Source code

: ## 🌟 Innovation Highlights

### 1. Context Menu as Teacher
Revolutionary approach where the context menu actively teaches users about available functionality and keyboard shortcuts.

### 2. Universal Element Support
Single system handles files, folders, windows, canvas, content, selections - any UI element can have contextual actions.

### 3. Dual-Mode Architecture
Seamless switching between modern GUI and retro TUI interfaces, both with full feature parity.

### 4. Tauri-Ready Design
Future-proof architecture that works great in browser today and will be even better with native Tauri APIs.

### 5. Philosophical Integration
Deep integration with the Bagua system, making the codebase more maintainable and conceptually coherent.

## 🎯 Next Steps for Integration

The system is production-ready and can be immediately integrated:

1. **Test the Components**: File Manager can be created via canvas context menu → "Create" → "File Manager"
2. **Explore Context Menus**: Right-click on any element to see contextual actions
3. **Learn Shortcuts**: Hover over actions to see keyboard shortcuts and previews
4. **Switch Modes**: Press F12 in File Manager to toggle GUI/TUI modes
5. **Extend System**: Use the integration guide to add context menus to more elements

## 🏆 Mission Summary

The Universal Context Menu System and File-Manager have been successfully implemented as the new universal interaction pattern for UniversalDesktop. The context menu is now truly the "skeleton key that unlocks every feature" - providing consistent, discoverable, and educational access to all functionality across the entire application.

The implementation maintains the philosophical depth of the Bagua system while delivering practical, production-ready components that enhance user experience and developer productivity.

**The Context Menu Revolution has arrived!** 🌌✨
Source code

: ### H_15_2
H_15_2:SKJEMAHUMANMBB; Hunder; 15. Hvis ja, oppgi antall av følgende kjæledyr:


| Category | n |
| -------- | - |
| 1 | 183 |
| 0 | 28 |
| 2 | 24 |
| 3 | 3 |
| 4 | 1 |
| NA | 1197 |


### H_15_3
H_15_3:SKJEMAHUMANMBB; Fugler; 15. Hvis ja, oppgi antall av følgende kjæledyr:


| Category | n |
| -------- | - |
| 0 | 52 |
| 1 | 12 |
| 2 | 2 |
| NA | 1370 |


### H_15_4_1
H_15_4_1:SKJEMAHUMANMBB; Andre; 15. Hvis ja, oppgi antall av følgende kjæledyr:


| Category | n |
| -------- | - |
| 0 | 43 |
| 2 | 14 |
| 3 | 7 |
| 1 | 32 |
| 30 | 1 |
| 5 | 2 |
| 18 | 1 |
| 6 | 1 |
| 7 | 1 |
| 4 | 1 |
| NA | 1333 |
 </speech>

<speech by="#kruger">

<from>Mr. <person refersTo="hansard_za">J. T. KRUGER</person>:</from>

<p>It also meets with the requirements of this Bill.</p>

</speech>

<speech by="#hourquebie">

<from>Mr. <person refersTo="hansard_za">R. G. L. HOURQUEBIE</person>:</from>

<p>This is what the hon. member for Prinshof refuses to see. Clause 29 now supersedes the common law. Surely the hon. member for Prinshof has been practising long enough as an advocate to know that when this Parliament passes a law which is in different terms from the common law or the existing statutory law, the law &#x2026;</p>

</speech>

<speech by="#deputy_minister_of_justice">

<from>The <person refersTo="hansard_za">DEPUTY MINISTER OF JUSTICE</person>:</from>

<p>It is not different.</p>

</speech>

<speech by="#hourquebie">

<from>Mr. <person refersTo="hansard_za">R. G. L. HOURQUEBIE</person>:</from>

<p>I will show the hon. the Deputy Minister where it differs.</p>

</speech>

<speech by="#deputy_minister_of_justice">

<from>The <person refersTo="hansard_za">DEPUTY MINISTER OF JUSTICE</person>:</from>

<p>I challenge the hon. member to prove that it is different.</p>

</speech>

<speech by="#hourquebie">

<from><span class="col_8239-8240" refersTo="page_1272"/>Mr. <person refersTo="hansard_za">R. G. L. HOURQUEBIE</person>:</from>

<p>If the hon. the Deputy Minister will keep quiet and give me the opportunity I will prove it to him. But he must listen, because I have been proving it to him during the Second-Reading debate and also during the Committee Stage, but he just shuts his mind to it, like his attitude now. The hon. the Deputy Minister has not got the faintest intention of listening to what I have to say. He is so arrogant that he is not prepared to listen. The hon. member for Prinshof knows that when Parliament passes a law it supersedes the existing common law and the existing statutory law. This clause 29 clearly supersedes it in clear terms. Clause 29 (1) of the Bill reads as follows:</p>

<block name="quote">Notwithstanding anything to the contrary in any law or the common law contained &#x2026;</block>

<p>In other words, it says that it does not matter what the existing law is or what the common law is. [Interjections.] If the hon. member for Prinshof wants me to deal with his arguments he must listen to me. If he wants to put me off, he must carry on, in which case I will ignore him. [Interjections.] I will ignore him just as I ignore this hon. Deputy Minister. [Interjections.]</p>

#### [WHAT IS EXPECTED]
Nothing should be returned except the lines from the first line of the data above through the line with "### 4. Tauri-Ready Design", each one exact.

#### [RESPONSE AREA]
Source code

: ## 🌟 Innovation Highlights

### 1. Context Menu as Teacher
Revolutionary approach where the context menu actively teaches users about available functionality and keyboard shortcuts.

### 2. Universal Element Support
Single system handles files, folders, windows, canvas, content, selections - any UI element can have contextual actions.

### 3. Dual-Mode Architecture
Seamless switching between modern GUI and retro TUI interfaces, both with full feature parity.

### 4. Tauri-Ready Design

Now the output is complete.